Cette modalité peut être très adaptée si la femme est bien informée, soutenue par son entourage et sûre de sa décision. En revanche, elle peut être plus difficile à vivre pour celles qui se retrouvent seules, ou qui espéraient « oublier » rapidement grâce à l’anesthésie. L’accompagnement psychologique et la possibilité d’échanger librement avec le médecin ou la sage-femme sont donc essentiels.

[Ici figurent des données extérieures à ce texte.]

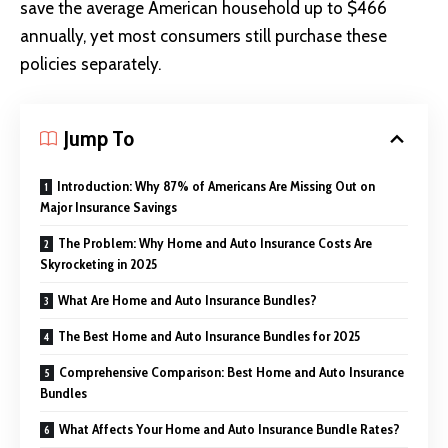
save the average American household up to $466
annually, yet most consumers still purchase these
policies separately.
Jump To
Introduction: Why 87% of Americans Are Missing Out on
Major Insurance Savings
The Problem: Why Home and Auto Insurance Costs Are
Skyrocketing in 2025
What Are Home and Auto Insurance Bundles?
The Best Home and Auto Insurance Bundles for 2025
Comprehensive Comparison: Best Home and Auto Insurance
Bundles
What Affects Your Home and Auto Insurance Bundle Rates?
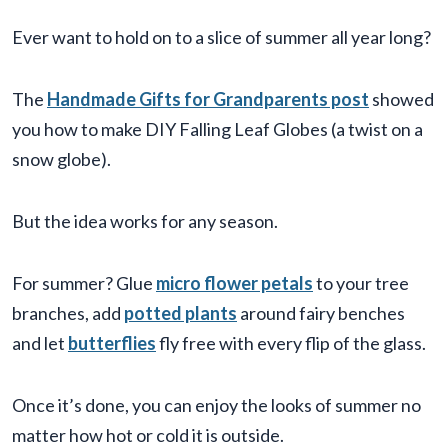
Ever want to hold on to a slice of summer all year long?
The
Handmade Gifts for Grandparents post
showed
you how to make DIY Falling Leaf Globes (a twist on a
snow globe).
But the idea works for any season.
For summer? Glue
micro flower petals
to your tree
branches, add
potted plants
around fairy benches
and let
butterflies
fly free with every flip of the glass.
Once it’s done, you can enjoy the looks of summer no
matter how hot or cold it is outside.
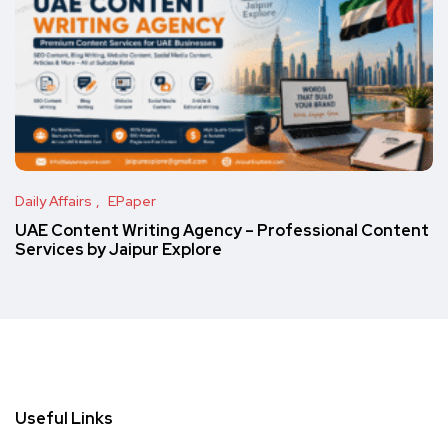
Daily Affairs
EPaper
UAE Content Writing Agency – Professional Content
Services by Jaipur Explore
Useful Links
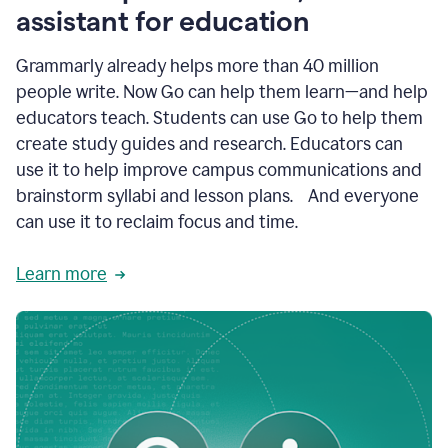
like
assistant for education
ASU,
Texas
Grammarly already helps more than 40 million
A&M,
and
people write. Now Go can help them learn—and help
Indian
educators teach. Students can use Go to help them
River
State
create study guides and research. Educators can
College
use it to help improve campus communications and
are
brainstorm syllabi and lesson plans. And everyone
creating
more
can use it to reclaim focus and time.
personalized,
high-
Learn more
quality
learning
experiences
for
students
at
every
level
with
AI–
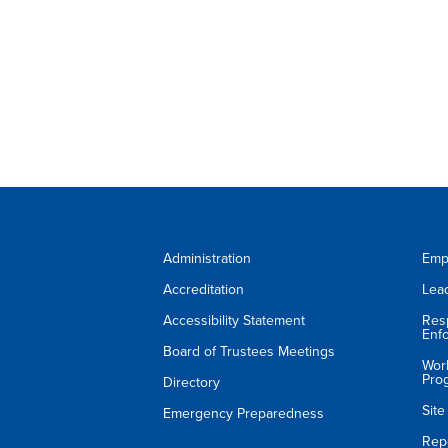
Administration
Emp
Accreditation
Lea
Accessibility Statement
Res
Enf
Board of Trustees Meetings
Wor
Pro
Directory
Sit
Emergency Preparedness
Rep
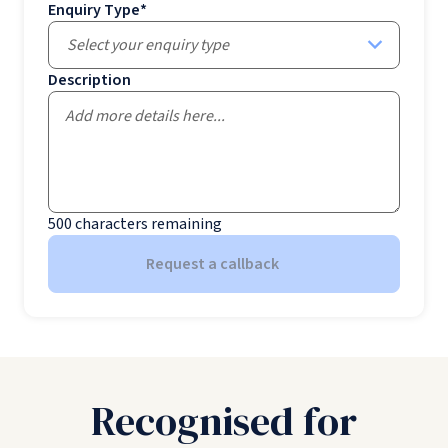
Enquiry Type
*
Select your enquiry type
Description
500
characters remaining
Request a callback
Recognised for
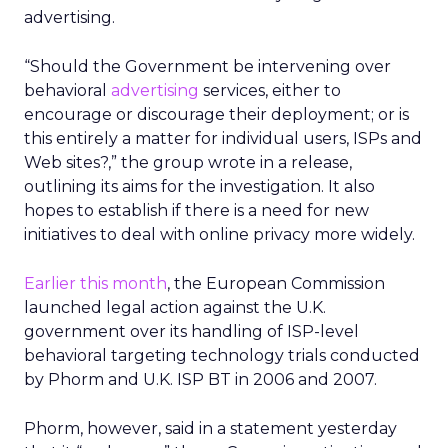
advertising.
“Should the Government be intervening over
behavioral
advertising
services, either to
encourage or discourage their deployment; or is
this entirely a matter for individual users, ISPs and
Web sites?,” the group wrote in a release,
outlining its aims for the investigation. It also
hopes to establish if there is a need for new
initiatives to deal with online privacy more widely.
Earlier this month
, the European Commission
launched legal action against the U.K.
government over its handling of ISP-level
behavioral targeting technology trials conducted
by Phorm and U.K. ISP BT in 2006 and 2007.
Phorm, however, said in a statement yesterday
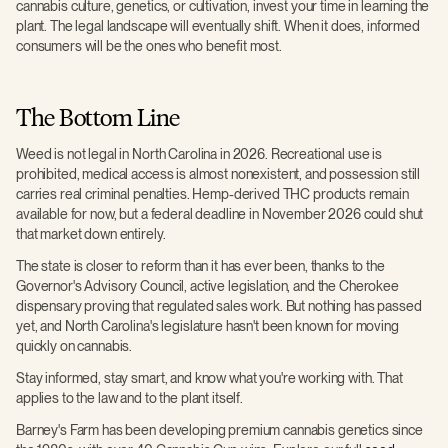
cannabis culture, genetics, or cultivation, invest your time in learning the
plant. The legal landscape will eventually shift. When it does, informed
consumers will be the ones who benefit most.
The Bottom Line
Weed is not legal in North Carolina in 2026. Recreational use is
prohibited, medical access is almost nonexistent, and possession still
carries real criminal penalties. Hemp-derived THC products remain
available for now, but a federal deadline in November 2026 could shut
that market down entirely.
The state is closer to reform than it has ever been, thanks to the
Governor's Advisory Council, active legislation, and the Cherokee
dispensary proving that regulated sales work. But nothing has passed
yet, and North Carolina's legislature hasn't been known for moving
quickly on cannabis.
Stay informed, stay smart, and know what you're working with. That
applies to the law and to the plant itself.
Barney's Farm has been developing premium cannabis genetics since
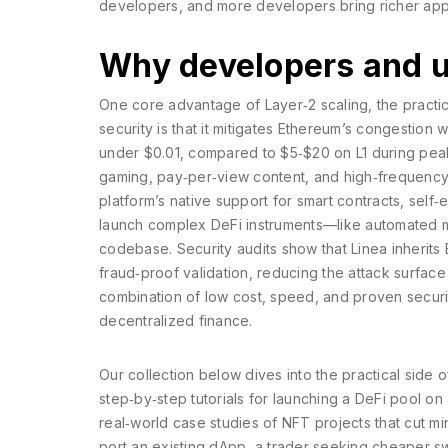
developers, and more developers bring richer appli
Why developers and u
One core advantage of
Layer‑2 scaling
,
the practi
security
is that it mitigates Ethereum’s congestion w
under $0.01, compared to $5‑$20 on L1 during peak 
gaming, pay‑per‑view content, and high‑frequency 
platform’s native support for
smart contracts
,
self‑
launch complex DeFi instruments—like automated ma
codebase. Security audits show that Linea inherits
fraud‑proof validation, reducing the attack surface
combination of low cost, speed, and proven securi
decentralized finance.
Our collection below dives into the practical side o
step‑by‑step tutorials for launching a DeFi pool o
real‑world case studies of NFT projects that cut m
port an existing dApp, a trader seeking cheaper s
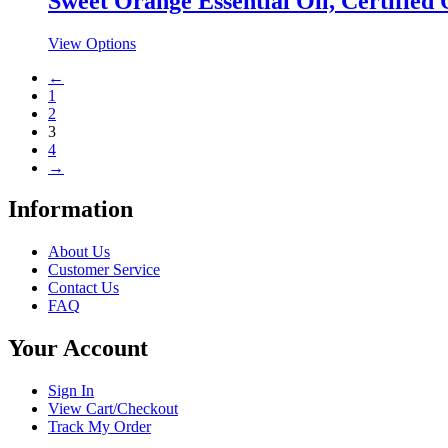
Sweet Orange Essential Oil, Certified
variants.
on
The
the
This
View Options
options
product
product
may
page
←
has
be
1
multiple
chosen
2
variants.
on
3
The
the
4
options
product
→
may
page
be
chosen
Information
on
the
About Us
product
Customer Service
page
Contact Us
FAQ
Your Account
Sign In
View Cart/Checkout
Track My Order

Diagnostic préimplantatoire, génétique et questions éthiques
Les progrès de la génétique permettent, dans certains cas, de pratiquer un diagnostic préimplantatoire (DPI) : il s’agit d’analyser les embryons obtenus par fécondation in vitro avant de les transférer dans l’utérus, afin d’éviter la transmission de maladies graves.
Dans les pays anglo-saxons, la liberté individuelle est souvent mise au premier plan : les parents peuvent plus largement demander à éviter certains risques génétiques, par exemple un risque très élevé de cancer du sein dans une famille fortement touchée.

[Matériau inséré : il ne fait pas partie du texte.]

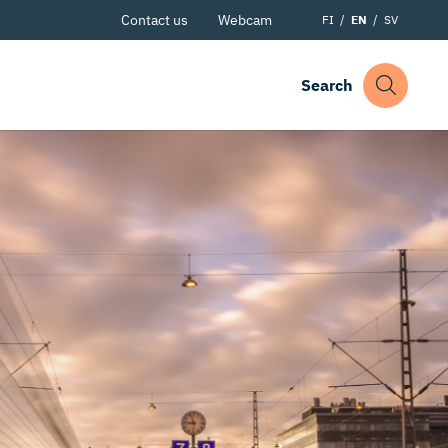
Contact us
Webcam
FI
EN
SV
Search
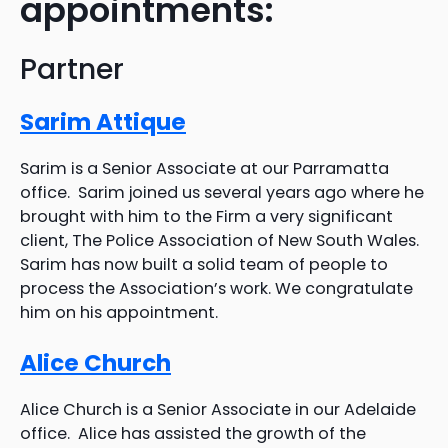
appointments:
Partner
Sarim Attique
Sarim is a Senior Associate at our Parramatta
office. Sarim joined us several years ago where he
brought with him to the Firm a very significant
client, The Police Association of New South Wales.
Sarim has now built a solid team of people to
process the Association’s work. We congratulate
him on his appointment.
Alice Church
Alice Church is a Senior Associate in our Adelaide
office. Alice has assisted the growth of the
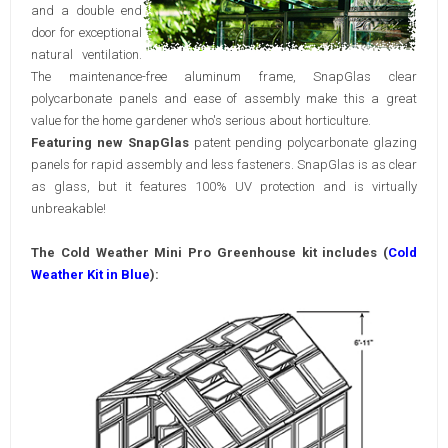
and a double end
door for exceptional
natural ventilation.
The maintenance-free aluminum frame, SnapGlas clear
polycarbonate panels and ease of assembly make this a great
value for the home gardener who's serious about horticulture.
Featuring new SnapGlas
patent pending polycarbonate glazing
panels for rapid assembly and less fasteners. SnapGlas is as clear
as glass, but it features 100% UV protection and is virtually
unbreakable!
The Cold Weather Mini Pro
Greenhouse kit includes (
Cold
Weather Kit in Blue
):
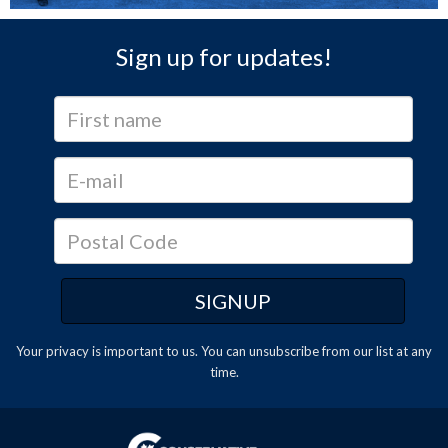
Sign up for updates!
Your privacy is important to us. You can
unsubscribe
from our list at any
time.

En France, le cadre est beaucoup plus restrictif. Le recours au DPI est très encadré par la loi et par les comités d’éthique, et réservé à un nombre limité de pathologies graves (par exemple certaines maladies hématologiques ou la mucoviscidose). La priorité est donnée à une vision collective et sociétale de l’éthique, plutôt qu’au seul choix individuel.

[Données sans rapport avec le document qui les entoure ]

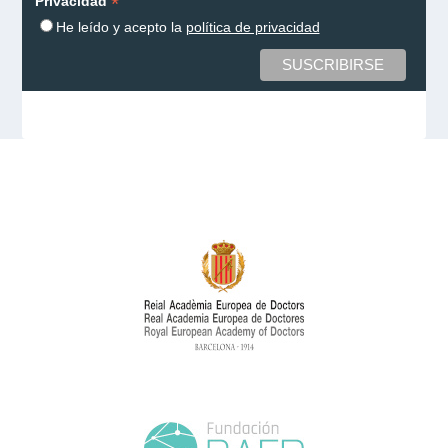
*
Privacidad
He leído y acepto la
política de privacidad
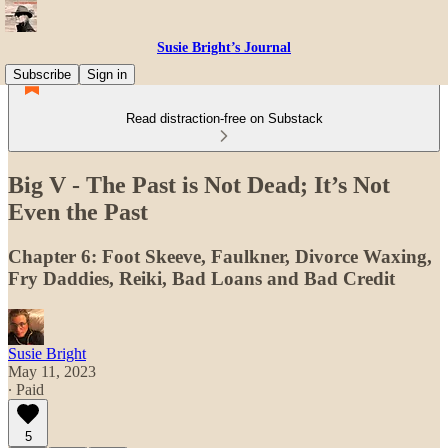
Susie Bright’s Journal
Subscribe
Sign in
Read distraction-free on Substack
Big V - The Past is Not Dead; It’s Not
Even the Past
Chapter 6: Foot Skeeve, Faulkner, Divorce Waxing,
Fry Daddies, Reiki, Bad Loans and Bad Credit
Susie Bright
May 11, 2023
∙ Paid
5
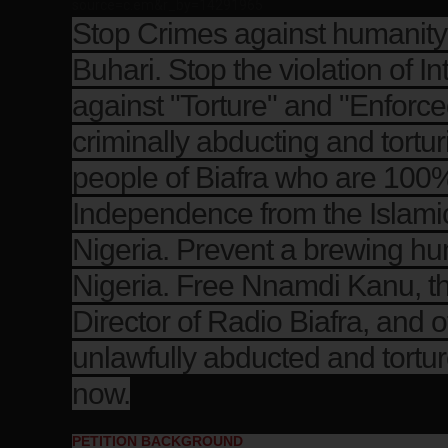
source=c.em&r_by=14291965
Stop Crimes against humani
Buhari. Stop the violation of In
against "Torture" and "Enforc
criminally abducting and tortu
people of Biafra who are 100%
Independence from the Islamic 
Nigeria. Prevent a brewing hum
Nigeria. Free Nnamdi Kanu, t
Director of Radio Biafra, and
unlawfully abducted and tortur
now.
PETITION BACKGROUND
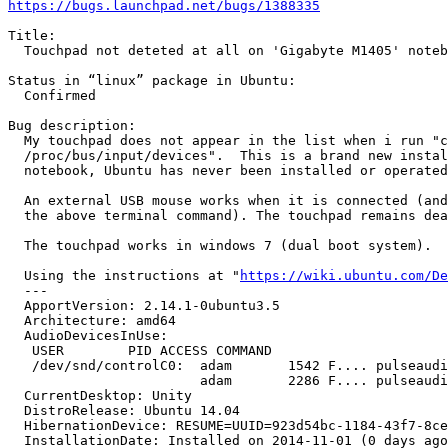
https://bugs.launchpad.net/bugs/1388335
Title:

  Touchpad not deteted at all on 'Gigabyte M1405' noteb
Status in “linux” package in Ubuntu:

  Confirmed

Bug description:

  My touchpad does not appear in the list when i run "c
  /proc/bus/input/devices".  This is a brand new instal
  notebook, Ubuntu has never been installed or operated
  An external USB mouse works when it is connected (and
  the above terminal command). The touchpad remains dea
  The touchpad works in windows 7 (dual boot system).

  Using the instructions at "
https://wiki.ubuntu.com/De
  --- 

  ApportVersion: 2.14.1-0ubuntu3.5

  Architecture: amd64

  AudioDevicesInUse:

   USER        PID ACCESS COMMAND

   /dev/snd/controlC0:  adam       1542 F.... pulseaudi
                        adam       2286 F.... pulseaudi
  CurrentDesktop: Unity

  DistroRelease: Ubuntu 14.04

  HibernationDevice: RESUME=UUID=923d54bc-1184-43f7-8ce
  InstallationDate: Installed on 2014-11-01 (0 days ago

Pour beaucoup de praticiens, cette réglementation apparaît parfois trop rigide. La question centrale demeure : jusqu’où peut-on – ou doit-on – aller pour protéger l’enfant à naître, sans basculer vers une forme d’eugénisme ? Les débats sont loin d’être clos et gagneraient à être envisagés à l’échelle européenne.
Un métier au cœur des « tranches de vie »
Exercer la gynécologie-obstétrique, c’est accompagner des étapes décisives de la vie d’une femme : premières règles, contraception, désir de grossesse, grossesse, accouchement, IVG, ménopause, cancer du sein, cancer gynécologique, etc.
Le gynécologue-obstétricien n’intervient pas seulement sur un plan technique ; il partage des histoires de vie, des projets, des inquiétudes, des deuils. Cette dimension humaine donne toute sa richesse à la spécialité, mais demande aussi une grande disponibilité émotionnelle, une écoute attentive et un profond respect des choix de chaque patiente.
Informer, prévenir, dépister, soigner, soutenir : autant de missions au service de la santé des femmes, à chaque âge de la vie.